= THE PROBLEM =
Rewrite the data from the line containing "6](http://adventofcode.com/2017/day/6) in Smalltalk" through the line containing "even today, so", changing "modern-day" to "present-day" and keeping everything else the same.

=-=-=

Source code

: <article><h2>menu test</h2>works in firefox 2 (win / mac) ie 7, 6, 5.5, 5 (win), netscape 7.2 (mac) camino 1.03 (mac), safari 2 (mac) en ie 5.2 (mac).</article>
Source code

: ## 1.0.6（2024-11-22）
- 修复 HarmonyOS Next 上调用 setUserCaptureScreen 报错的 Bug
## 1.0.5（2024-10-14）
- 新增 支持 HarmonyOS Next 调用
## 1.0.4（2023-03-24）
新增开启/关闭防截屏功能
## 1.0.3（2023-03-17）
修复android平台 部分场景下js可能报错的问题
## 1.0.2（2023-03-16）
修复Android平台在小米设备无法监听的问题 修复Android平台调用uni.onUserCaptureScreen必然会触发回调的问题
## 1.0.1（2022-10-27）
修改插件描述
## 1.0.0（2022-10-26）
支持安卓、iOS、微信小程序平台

=-=-=

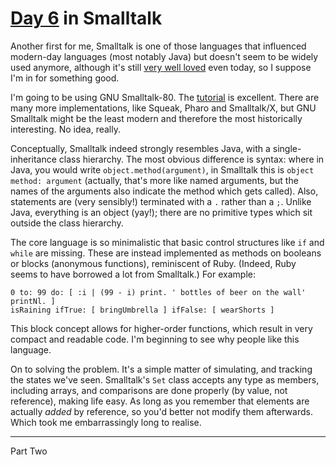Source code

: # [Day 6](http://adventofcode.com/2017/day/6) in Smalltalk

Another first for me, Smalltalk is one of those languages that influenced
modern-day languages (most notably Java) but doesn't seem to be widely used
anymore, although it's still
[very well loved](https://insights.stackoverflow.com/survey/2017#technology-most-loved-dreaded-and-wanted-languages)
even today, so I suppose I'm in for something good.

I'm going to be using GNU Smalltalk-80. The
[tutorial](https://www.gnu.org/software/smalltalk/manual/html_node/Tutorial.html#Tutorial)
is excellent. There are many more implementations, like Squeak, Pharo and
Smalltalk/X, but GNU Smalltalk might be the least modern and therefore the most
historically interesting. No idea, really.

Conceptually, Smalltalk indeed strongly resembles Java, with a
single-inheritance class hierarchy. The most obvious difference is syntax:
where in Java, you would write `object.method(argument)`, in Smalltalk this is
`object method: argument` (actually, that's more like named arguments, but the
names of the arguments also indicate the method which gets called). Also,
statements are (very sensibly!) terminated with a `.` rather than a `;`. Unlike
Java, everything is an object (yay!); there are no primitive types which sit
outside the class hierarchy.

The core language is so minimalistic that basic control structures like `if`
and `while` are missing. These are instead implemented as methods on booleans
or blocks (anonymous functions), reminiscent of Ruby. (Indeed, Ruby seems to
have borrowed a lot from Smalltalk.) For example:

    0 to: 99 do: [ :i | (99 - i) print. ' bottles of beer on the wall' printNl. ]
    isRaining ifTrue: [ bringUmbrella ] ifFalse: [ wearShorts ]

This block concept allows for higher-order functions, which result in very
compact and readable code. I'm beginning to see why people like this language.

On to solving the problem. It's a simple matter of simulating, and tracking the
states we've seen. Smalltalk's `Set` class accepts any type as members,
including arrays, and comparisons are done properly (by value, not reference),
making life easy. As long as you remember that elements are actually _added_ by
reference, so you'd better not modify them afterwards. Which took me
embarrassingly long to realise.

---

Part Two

=-=-=

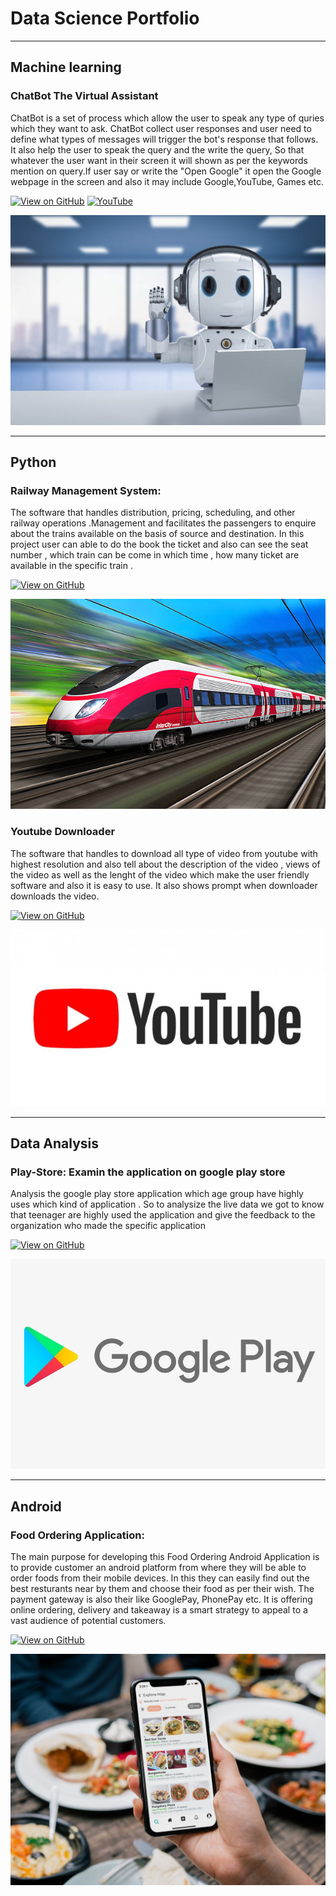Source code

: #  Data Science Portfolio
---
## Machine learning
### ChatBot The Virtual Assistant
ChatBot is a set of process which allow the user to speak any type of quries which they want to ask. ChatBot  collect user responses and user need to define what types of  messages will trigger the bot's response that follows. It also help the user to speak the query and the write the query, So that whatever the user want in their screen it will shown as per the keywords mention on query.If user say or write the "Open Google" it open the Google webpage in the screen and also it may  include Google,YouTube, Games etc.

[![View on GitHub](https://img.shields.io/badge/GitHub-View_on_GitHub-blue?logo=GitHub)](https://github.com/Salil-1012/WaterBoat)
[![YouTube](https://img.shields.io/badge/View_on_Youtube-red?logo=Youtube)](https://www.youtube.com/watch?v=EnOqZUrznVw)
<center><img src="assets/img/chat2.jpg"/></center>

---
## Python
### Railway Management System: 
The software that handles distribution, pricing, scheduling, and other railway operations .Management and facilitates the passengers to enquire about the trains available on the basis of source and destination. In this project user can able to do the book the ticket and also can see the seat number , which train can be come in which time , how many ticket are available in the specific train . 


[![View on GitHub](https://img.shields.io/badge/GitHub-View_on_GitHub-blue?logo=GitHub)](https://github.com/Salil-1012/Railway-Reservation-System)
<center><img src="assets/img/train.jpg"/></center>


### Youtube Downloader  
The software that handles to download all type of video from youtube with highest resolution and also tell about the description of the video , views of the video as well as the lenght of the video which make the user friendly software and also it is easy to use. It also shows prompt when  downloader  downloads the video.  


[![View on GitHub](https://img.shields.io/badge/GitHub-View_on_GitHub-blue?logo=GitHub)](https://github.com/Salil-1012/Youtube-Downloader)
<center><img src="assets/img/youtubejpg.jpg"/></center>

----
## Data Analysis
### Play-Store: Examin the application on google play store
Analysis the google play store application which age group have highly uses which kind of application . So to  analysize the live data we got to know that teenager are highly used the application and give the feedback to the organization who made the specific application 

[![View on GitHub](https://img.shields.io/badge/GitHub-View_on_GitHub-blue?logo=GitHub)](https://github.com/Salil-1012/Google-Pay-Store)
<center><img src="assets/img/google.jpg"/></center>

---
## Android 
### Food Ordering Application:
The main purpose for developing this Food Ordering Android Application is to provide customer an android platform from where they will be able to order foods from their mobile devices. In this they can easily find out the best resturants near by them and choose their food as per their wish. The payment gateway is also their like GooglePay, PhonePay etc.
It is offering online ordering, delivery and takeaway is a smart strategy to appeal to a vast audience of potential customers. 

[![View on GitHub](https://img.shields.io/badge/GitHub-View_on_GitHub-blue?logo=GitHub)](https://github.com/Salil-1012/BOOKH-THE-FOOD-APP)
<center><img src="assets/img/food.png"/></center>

=-=-=

= RESPONSE BOX =
: # [Day 6](http://adventofcode.com/2017/day/6) in Smalltalk

Another first for me, Smalltalk is one of those languages that influenced
present-day languages (most notably Java) but doesn't seem to be widely used
anymore, although it's still
[very well loved](https://insights.stackoverflow.com/survey/2017#technology-most-loved-dreaded-and-wanted-languages)
even today, so I suppose I'm in for something good.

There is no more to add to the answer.